# [Exercise prompt]
The lines wanted are those in the data below that include "pixels".
══ The records
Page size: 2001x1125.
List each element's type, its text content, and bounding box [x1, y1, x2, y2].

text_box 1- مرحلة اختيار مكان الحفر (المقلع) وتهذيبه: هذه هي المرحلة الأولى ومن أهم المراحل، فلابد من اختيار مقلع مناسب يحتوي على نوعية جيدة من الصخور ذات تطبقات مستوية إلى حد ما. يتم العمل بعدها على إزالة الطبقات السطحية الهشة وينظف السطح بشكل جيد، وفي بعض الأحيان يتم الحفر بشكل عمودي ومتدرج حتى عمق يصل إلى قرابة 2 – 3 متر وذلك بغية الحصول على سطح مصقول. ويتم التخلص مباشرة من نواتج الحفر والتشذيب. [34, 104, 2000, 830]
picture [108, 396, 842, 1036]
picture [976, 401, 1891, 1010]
════
══ The records
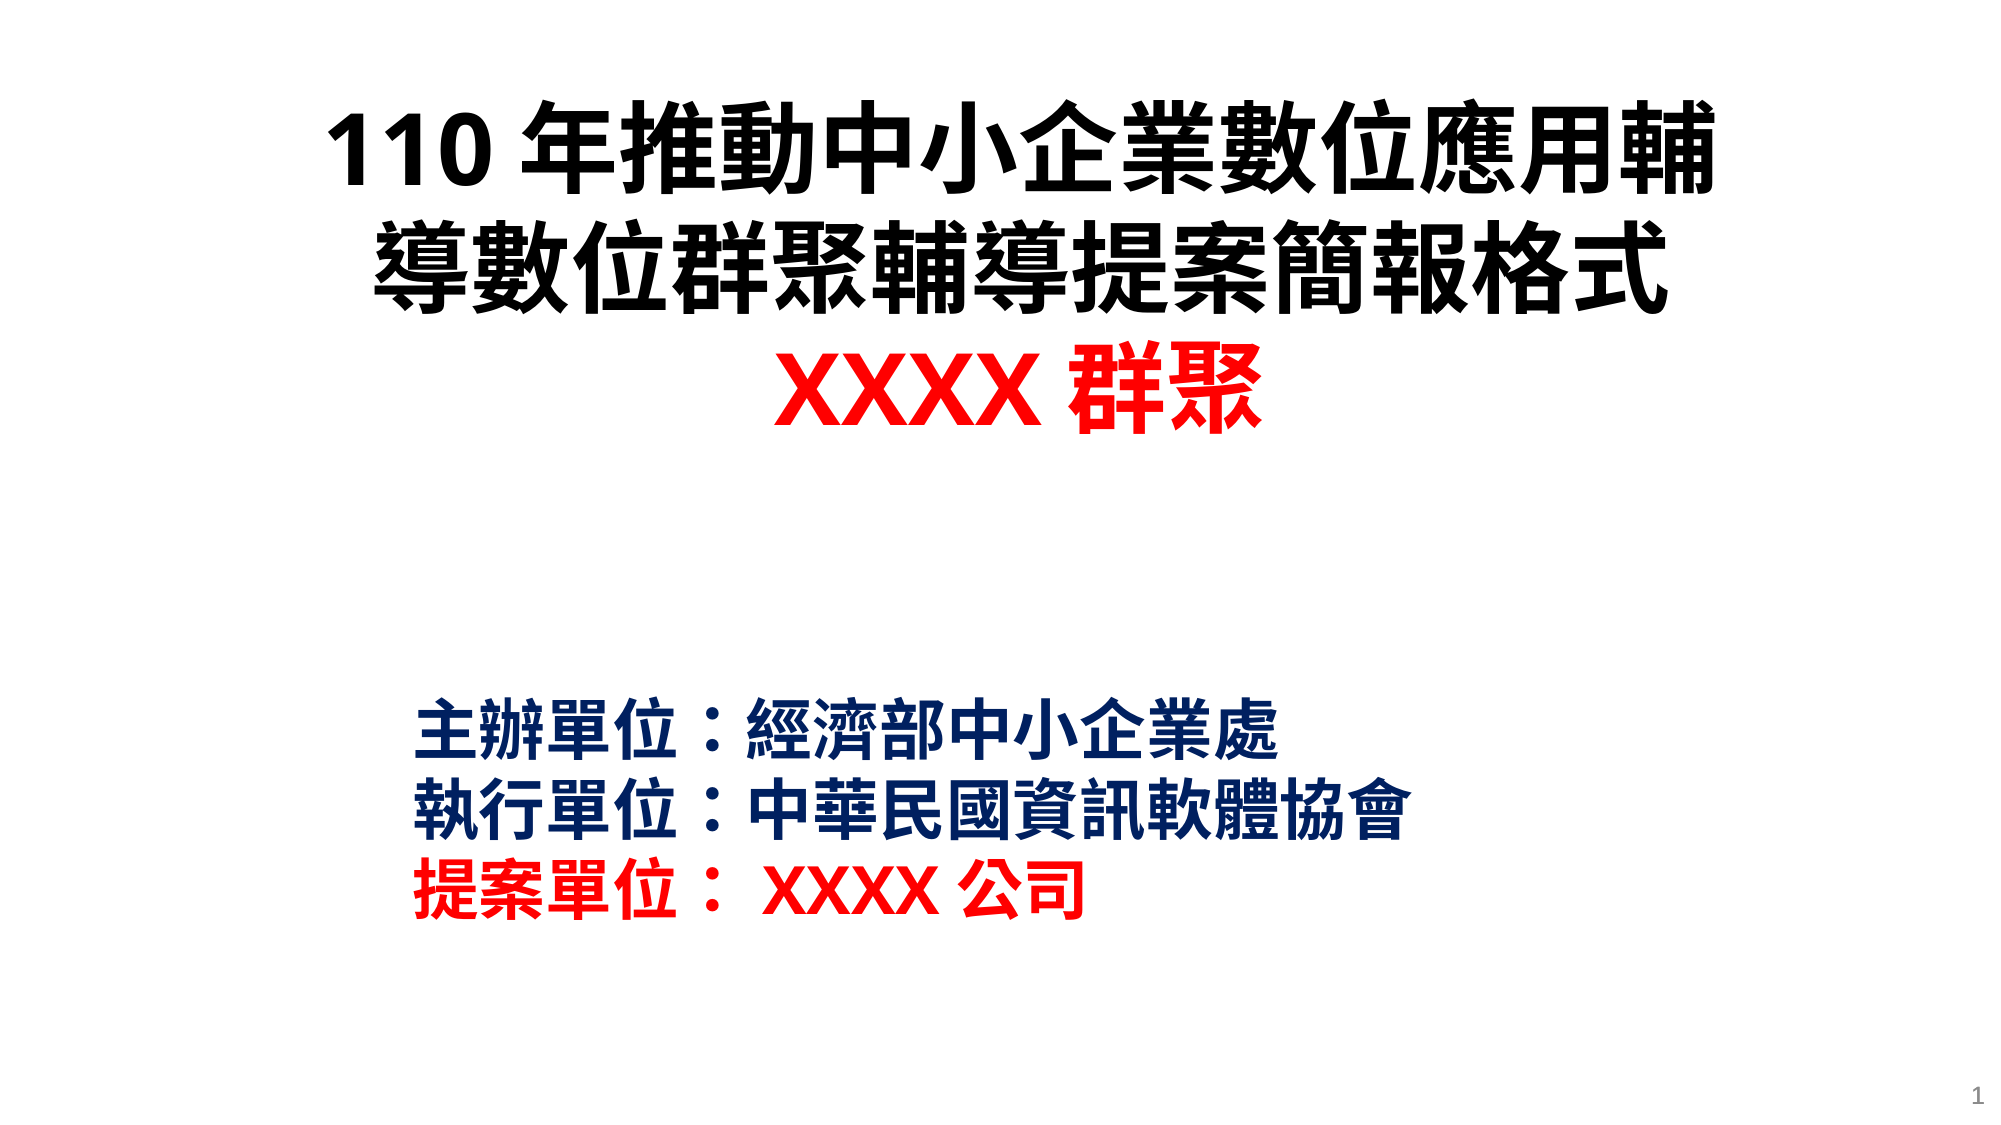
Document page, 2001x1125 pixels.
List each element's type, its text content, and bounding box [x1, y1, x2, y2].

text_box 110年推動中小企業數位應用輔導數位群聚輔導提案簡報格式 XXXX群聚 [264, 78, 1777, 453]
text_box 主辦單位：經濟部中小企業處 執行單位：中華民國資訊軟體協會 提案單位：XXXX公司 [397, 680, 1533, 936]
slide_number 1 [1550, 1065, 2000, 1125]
════
══ The records
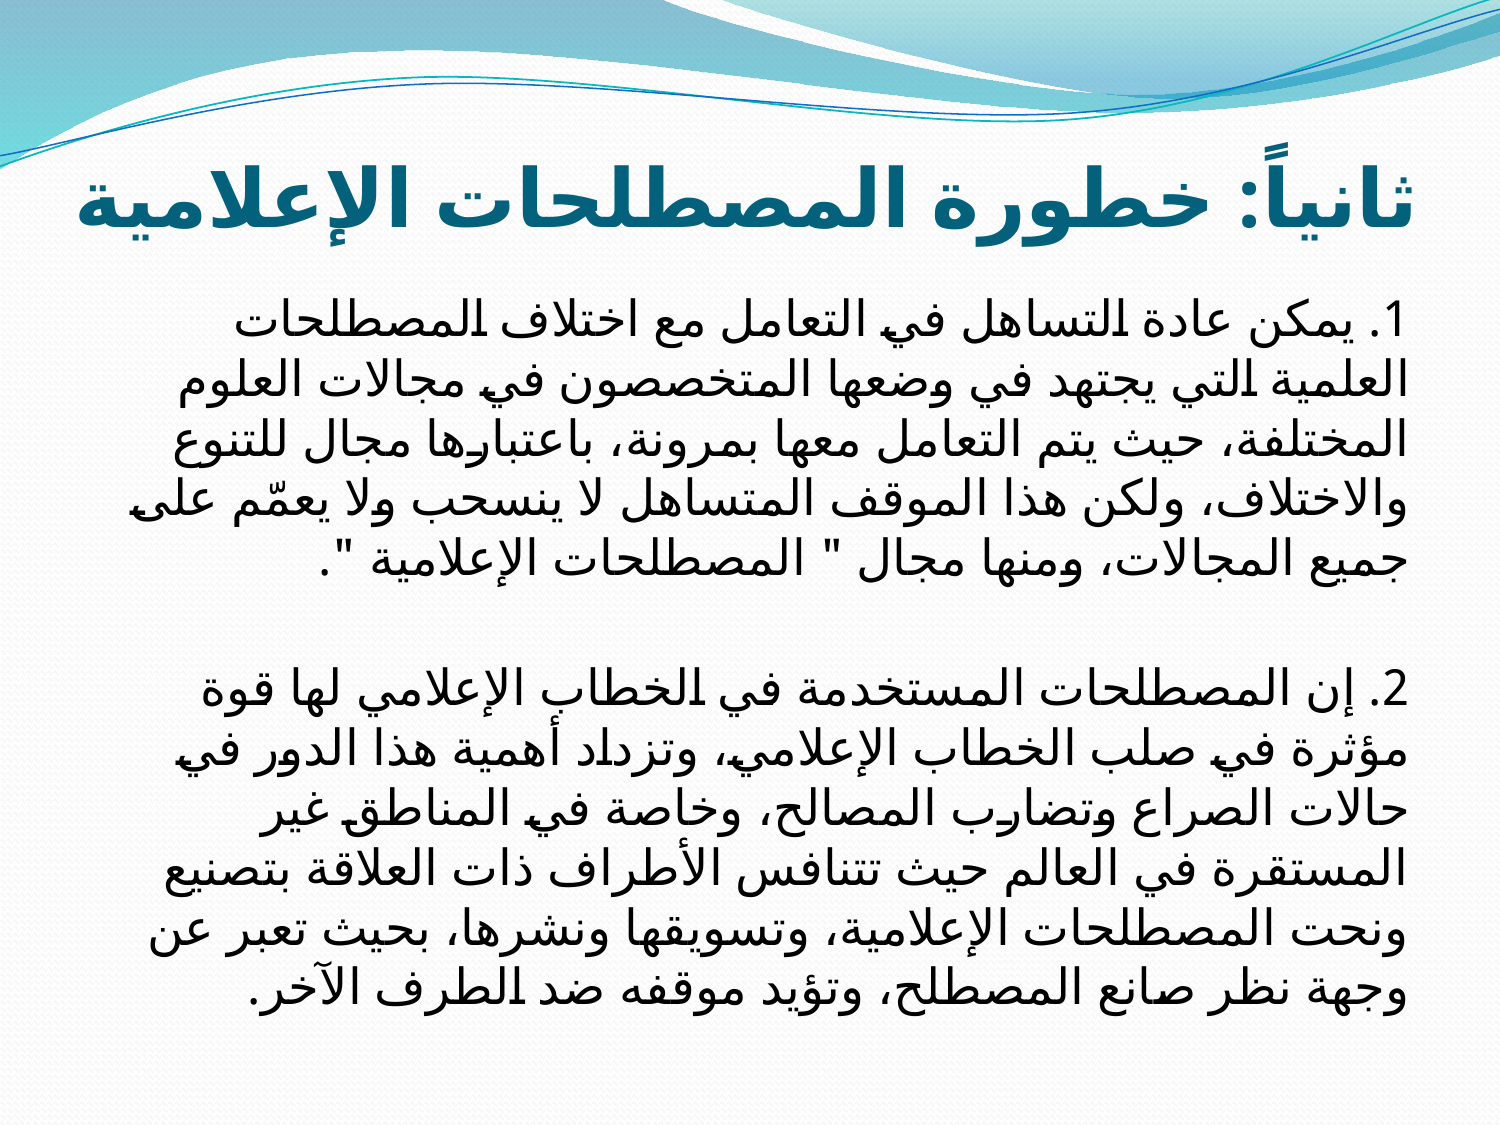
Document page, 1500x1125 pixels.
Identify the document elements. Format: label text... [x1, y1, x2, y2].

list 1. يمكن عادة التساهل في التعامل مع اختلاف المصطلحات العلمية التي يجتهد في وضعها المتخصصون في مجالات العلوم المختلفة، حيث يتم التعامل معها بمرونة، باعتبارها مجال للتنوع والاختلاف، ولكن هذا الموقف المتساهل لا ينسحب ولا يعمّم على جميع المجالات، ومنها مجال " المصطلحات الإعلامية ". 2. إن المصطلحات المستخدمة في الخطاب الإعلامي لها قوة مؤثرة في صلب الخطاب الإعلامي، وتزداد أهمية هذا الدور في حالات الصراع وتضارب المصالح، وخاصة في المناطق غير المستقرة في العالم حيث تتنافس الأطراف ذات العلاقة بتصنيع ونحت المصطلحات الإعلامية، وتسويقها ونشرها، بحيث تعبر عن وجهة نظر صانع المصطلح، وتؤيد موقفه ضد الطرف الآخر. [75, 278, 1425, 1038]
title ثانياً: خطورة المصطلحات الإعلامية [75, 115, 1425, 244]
════
# [Reply to the task]
Document page, 2001x1125 pixels.
Document page, 1500x1125 pixels.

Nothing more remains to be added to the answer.